Liverpool diperkirakan bakal memainkan sepakbola intensitas tinggi di bawah Andoni Iraola. Tapi Kapten Si Merah Virgil van Dijk menegaskan pentingnya 'rem'.

Salah satu alasan kuat Iraola dipilih sebagai manajer Liverpool adalah ide dan identitas permainannya. Ia menerapkan gaya intensitas tinggi ke timnya, dengan pressing agresif, transisi cepat, dan vertikalitas permainan.

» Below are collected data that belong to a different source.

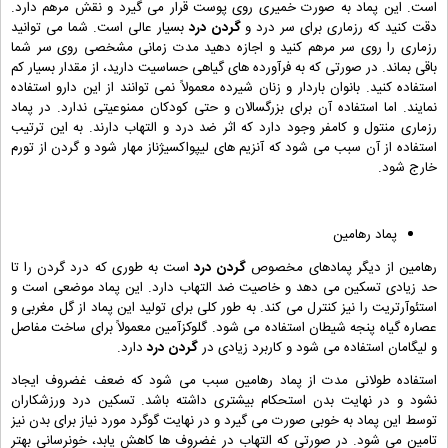
است. این پماد به صورت خمیری روی پوست قرار می گیرد و نقش مرهم دارد.
دقت کنید که رزماری برای سر درد و
گردن درد
بسیار عالی است. شما می توانید
رزماری را روی سر مرهم کنید و اجازه دهید مدت زمانی مشخصی روی سر شما
باقی بماند. در صورتی که به فرآورده های گیاهی حساسیت دارید، از مقدار بسیار کم
استفاده کنید. بانوان باردار و زنان شیرده معمولاً نمی توانند از این دارو استفاده
نمایند. اما استفاده آن برای بزرگسالان و حتی کودکان ممنوعیتی ندارد. در پماد
رزماری منتول و کامفر وجود دارد که اثر ضد درد و التهاب دارند. به این ترتیب
استفاده از آن سبب می شود که آنزیم های لیپواکسیژناز مهار شود و گردن از تورم
خارج شود.
پماد رهامین
رهامین از دیگر پمادهای مخصوص
گردن درد
است به طوری که درد گردن را تا
حد زیادی تسکین می دهد و خاصیت ضد التهاب دارد. این پماد موضعی است و
استئوآرتریت را نیز کنترل می کند. به طور کلی برای تولید این پماد از گل مغربی و
عصاره گیاه پنجه شیطان استفاده می شود. گلوکزآمین معمولاً برای ساخت مفاصل
و لیگامان استفاده می شود و کاربرد زیادی در
گردن درد
دارد.
استفاده طولانی مدت از پماد رهامین سبب می شود که ضعف غضروف ایجاد
نشود و در نهایت بدن استحکام بیشتری داشته باشد. تسکین درد ورزشکاران
توسط این پماد به خوبی صورت می گیرد و در نهایت گوگرد مورد نیاز برای بدن نیز
تامین می شود. در صورتی که التهاب در غضروف ها کاهش یابد، خونرسانی بهتر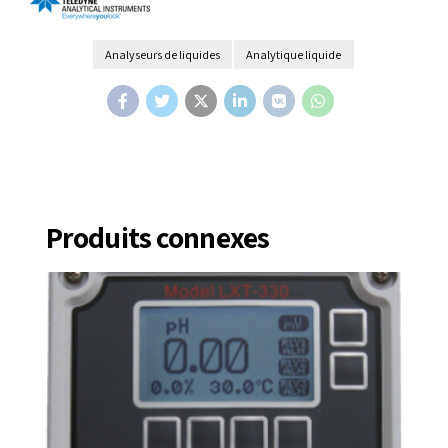
Analyseurs de liquides
Analytique liquide
Produits connexes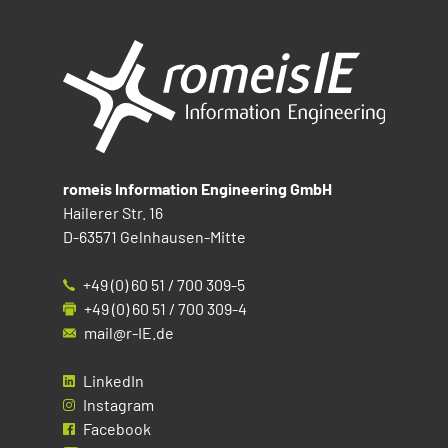
romeis Information Engineering GmbH
Hailerer Str. 16
D-63571 Gelnhausen-Mitte
+49 (0) 60 51 / 700 309-5
+49 (0) 60 51 / 700 309-4
mail@r-IE.de
LinkedIn
Instagram
Facebook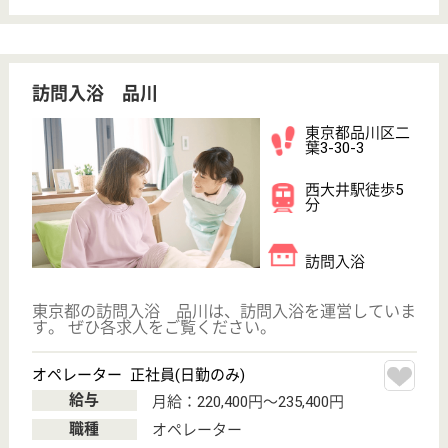
月給：272,000円〜294,000円
職種
ケアマネジャー
給料多め
未経験OK
住宅手当あり
育休・産休
駅徒歩10分以内
WEB問合せ
詳細を見る
その他の求人を見る
アスケア訪問入浴品川
東京都品川区西
中延2-13-8
荏原中延駅徒歩
7分
訪問入浴
東京都のアスケア訪問入浴品川は、訪問入浴を運営し
ています。 ぜひ各求人をご覧ください。
介護職 正社員(日勤のみ)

Mirip-mirip dengan gayanya Juergen Klopp yang sukses membawa Liverpool menapaki kembali tangga-tangga juara. Gaya inilah yang dirasa sesuai dengan karakter Liverpool sebagai sebuah klub.

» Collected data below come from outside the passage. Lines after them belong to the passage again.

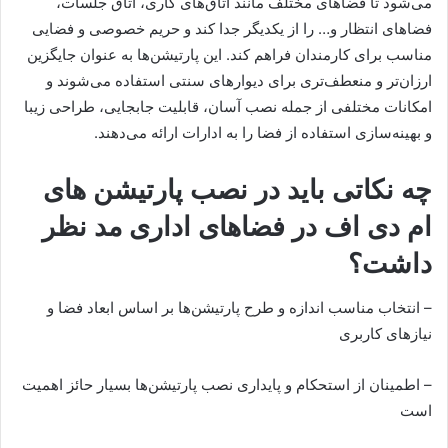
می‌شود تا فضاهای مختلف مانند اتاق‌های کاری، اتاق جلسات،
فضاهای انتظار و… را از یکدیگر جدا کند و حریم خصوصی و فضایی
مناسب برای کارمندان فراهم کند. این پارتیشن‌ها به عنوان جایگزین
ارزان‌تر و منعطف‌تری برای دیوارهای سنتی استفاده می‌شوند و
امکانات مختلفی از جمله نصب آسان، قابلیت جابجایی، طراحی زیبا
و بهینه‌سازی استفاده از فضا را به ادارات ارائه می‌دهند.
چه نکاتی باید در نصب پارتیشن های
ام دی اف در فضاهای اداری مد نظر
داشت؟
– انتخاب مناسب اندازه و طرح پارتیشن‌ها بر اساس ابعاد فضا و
نیازهای کاربری
– اطمینان از استحکام و پایداری نصب پارتیشن‌ها بسیار حائز اهمیت
است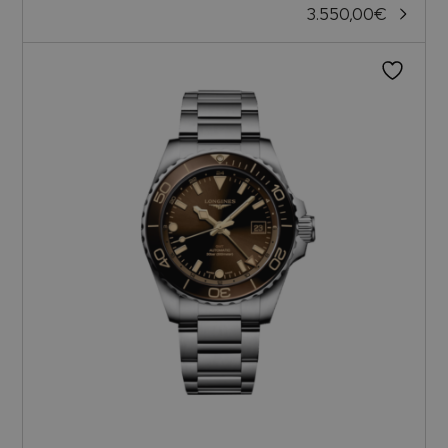
3.550,00
€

Hadirnya Iraola memicu antusiasme besar di kalangan suporter Liverpool. Tapi meski begitu, Van Dijk juga mengingatkan bahwa tak ada tim yang terus ngegas sepanjang 90 menit.

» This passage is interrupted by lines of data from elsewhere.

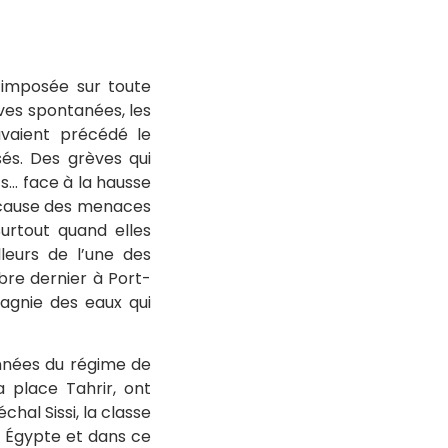
imposée sur toute
ves spontanées, les
avaient précédé le
sés. Des grèves qui
ics… face à la hausse
à cause des menaces
urtout quand elles
leurs de l’une des
bre dernier à Port-
pagnie des eaux qui
années du régime de
a place Tahrir, ont
hal Sissi, la classe
n Égypte et dans ce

Liverpool perlu belajar untuk menginjak rem sesekali dan menunggu momen. Manajemen permainan dan energi ini yang masih dipelajari Liverpool polesan Iraola.
"Saya sih melihat tidak ada tim di dunia sepakbola yang bisa bermain intensitas penuh selama 90 menit. Pastinya di satu titik, kami akan punya momen ketika para pemain, atau kami semua, dalam posisi akan agak kelelahan," kata Van Dijk dikutip Liverpool Echo.
"Maka saat itu tergantung kami untuk memastikan diri bermain rapat dan menemukan momen yang tepat untuk menekan lagi. Saya rasa kami melakukannya dengan lebih baik ketimbang di laga sebelumnya (vs AS Monaco)."
"Tentunya semua pemain tak sabar untuk maju dan menekan serta menjaga intensitas tinggi, tapi ini permainan tim dan kami butuh semua orang agar bisa melakukannya."
"Itu berjalan melewati berbagai fase di pertandingan. Tapi kalau bisa melakukannya di waktu dan momen yang tepat, maka kami tak perlu berlari sebanyak yang kadang kami lakukan."